**PROBLEM DETAILS:** Filter the material below down to the lines with the word "underline" and give those lines.

**DATA TO USE:**
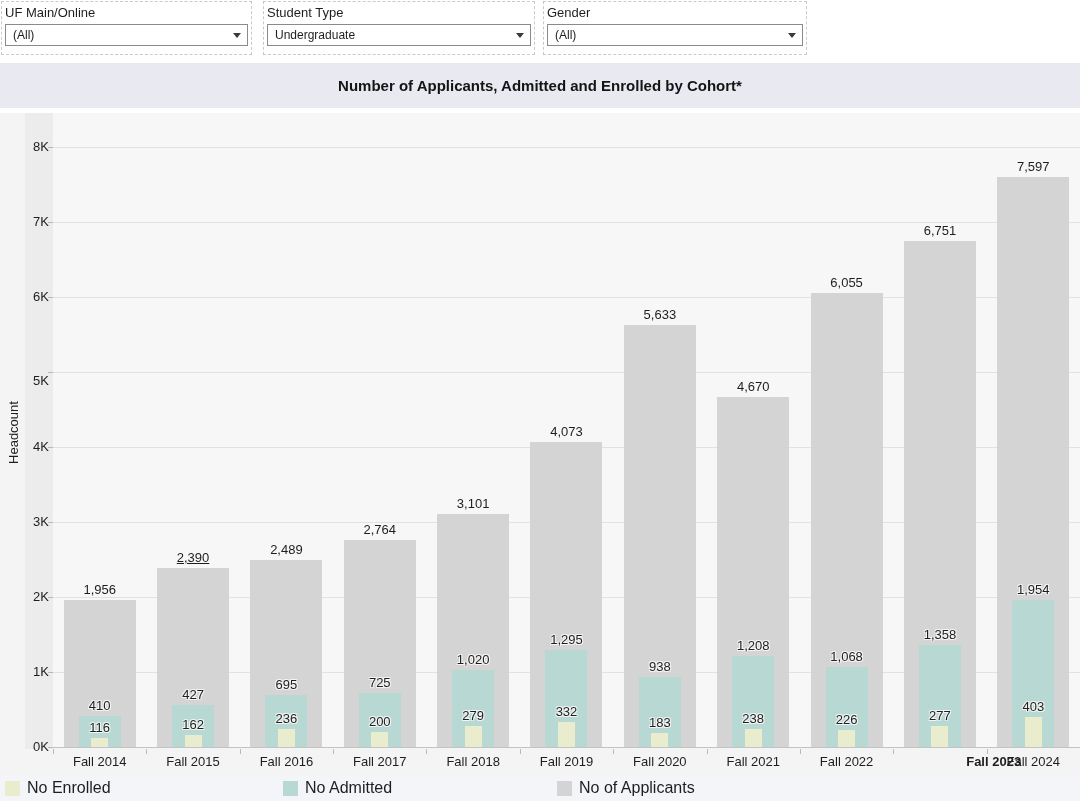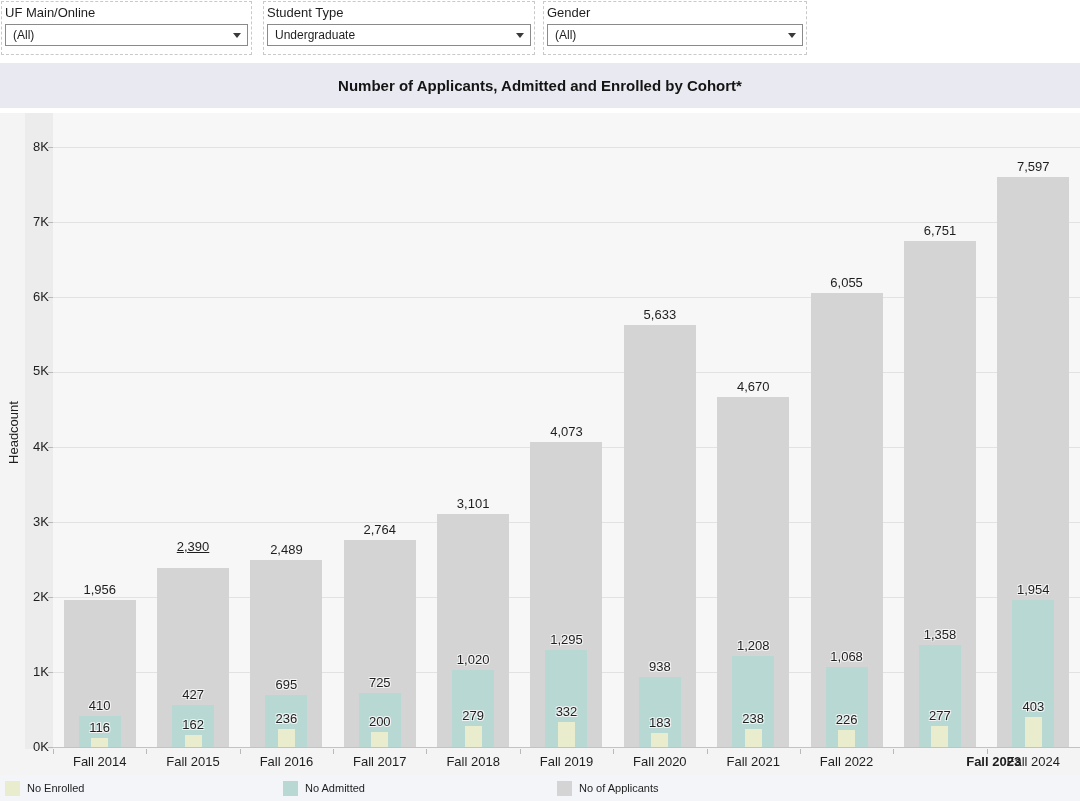--- a/index.html
+++ b/index.html
@@ -37,21 +37,21 @@
   .bar { position:absolute; bottom:0; }
   .bar-label { position:absolute; width:100%; text-align:center; font-size:13px; color:#1e1e1e; white-space:nowrap;
     text-shadow:1px 1px 0 rgba(247,247,247,.85), -1px -1px 0 rgba(247,247,247,.85),
                 1px -1px 0 rgba(247,247,247,.85), -1px 1px 0 rgba(247,247,247,.85); }
   .x-label { position:absolute; top:641px; height:20px; text-align:center; font-size:13px; color:#1e1e1e; }
 
   
   #legend { position:absolute; left:0; top:775px; width:1080px; height:26px; background:#f3f5f9; }
   .legend-item { position:absolute; top:0; height:26px; display:flex; align-items:center; gap:7px; }
   .legend-swatch { width:15px; height:15px; }
-  .legend-text { font-size:11px; color:#1e1e1e; }
+  .legend-text { font-size:16px; color:#1e1e1e; }
 </style>
 </head>
 <body>
 
 <div id="filter-bar">
 
   <div class="filter-zone" style="left:1px; width:251px;">
     <div class="filter-label">UF Main/Online</div>
     <div class="dropdown">
       <span class="val">(All)</span>
@@ -96,21 +96,21 @@
       <div class="bar-col" style="left: 0px; width: 93.3636px;">
         <div class="bar" style="width: 72px; left: 10.6818px; height: 147px; background: rgb(212, 212, 212);"></div>
         <div class="bar-label" style="bottom: 150px;">1,956</div>
         <div class="bar" style="width: 42px; left: 25.6818px; height: 31px; background: rgb(184, 216, 212);"></div>
         <div class="bar-label" style="bottom: 34px;">410</div>
         <div class="bar" style="width: 17px; left: 38.1818px; height: 9px; background: rgb(234, 236, 206);"></div>
         <div class="bar-label" style="bottom: 12px;">116</div>
       </div>
       <div class="bar-col" style="left: 93.3636px; width: 93.3636px;">
         <div class="bar" style="width: 72px; left: 10.6818px; height: 179px; background: rgb(212, 212, 212);"></div>
-        <div class="bar-label" style="bottom: 193px; text-decoration: underline;">2,390</div>
+        <div class="bar-label" style="bottom: 182px; text-decoration: underline;">2,390</div>
         <div class="bar" style="width: 42px; left: 25.6818px; height: 42px; background: rgb(184, 216, 212);"></div>
         <div class="bar-label" style="bottom: 45px;">427</div>
         <div class="bar" style="width: 17px; left: 38.1818px; height: 12px; background: rgb(234, 236, 206);"></div>
         <div class="bar-label" style="bottom: 15px;">162</div>
       </div>
       <div class="bar-col" style="left: 186.727px; width: 93.3636px;">
         <div class="bar" style="width: 72px; left: 10.6818px; height: 187px; background: rgb(212, 212, 212);"></div>
         <div class="bar-label" style="bottom: 190px;">2,489</div>
         <div class="bar" style="width: 42px; left: 25.6818px; height: 52px; background: rgb(184, 216, 212);"></div>
         <div class="bar-label" style="bottom: 55px;">695</div>
@@ -186,21 +186,21 @@
 <div class="ytick-label" style="top: 626px;">0K</div>
     <div class="ytick-mark" style="top: 634px;"></div>
     <div class="ytick-label" style="top: 551px;">1K</div>
     <div class="ytick-mark" style="top: 559px;"></div>
     <div class="ytick-label" style="top: 476px;">2K</div>
     <div class="ytick-mark" style="top: 484px;"></div>
     <div class="ytick-label" style="top: 401px;">3K</div>
     <div class="ytick-mark" style="top: 409px;"></div>
     <div class="ytick-label" style="top: 326px;">4K</div>
     <div class="ytick-mark" style="top: 334px;"></div>
-    <div class="ytick-label" style="top: 250px;">5K</div>
+    <div class="ytick-label" style="top: 260px;">5K</div>
     <div class="ytick-mark" style="top: 259px;"></div>
     <div class="ytick-label" style="top: 176px;">6K</div>
     <div class="ytick-mark" style="top: 184px;"></div>
     <div class="ytick-label" style="top: 101px;">7K</div>
     <div class="ytick-mark" style="top: 109px;"></div>
     <div class="ytick-label" style="top: 26px;">8K</div>
     <div class="ytick-mark" style="top: 34px;"></div>
     <div class="x-label" style="left: 53px; width: 93.3636px;">Fall 2014</div>
     <div class="x-label" style="left: 146.364px; width: 93.3636px;">Fall 2015</div>
     <div class="x-label" style="left: 239.727px; width: 93.3636px;">Fall 2016</div>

**TASK RESULT:**
-        <div class="bar-label" style="bottom: 193px; text-decoration: underline;">2,390</div>
+        <div class="bar-label" style="bottom: 182px; text-decoration: underline;">2,390</div>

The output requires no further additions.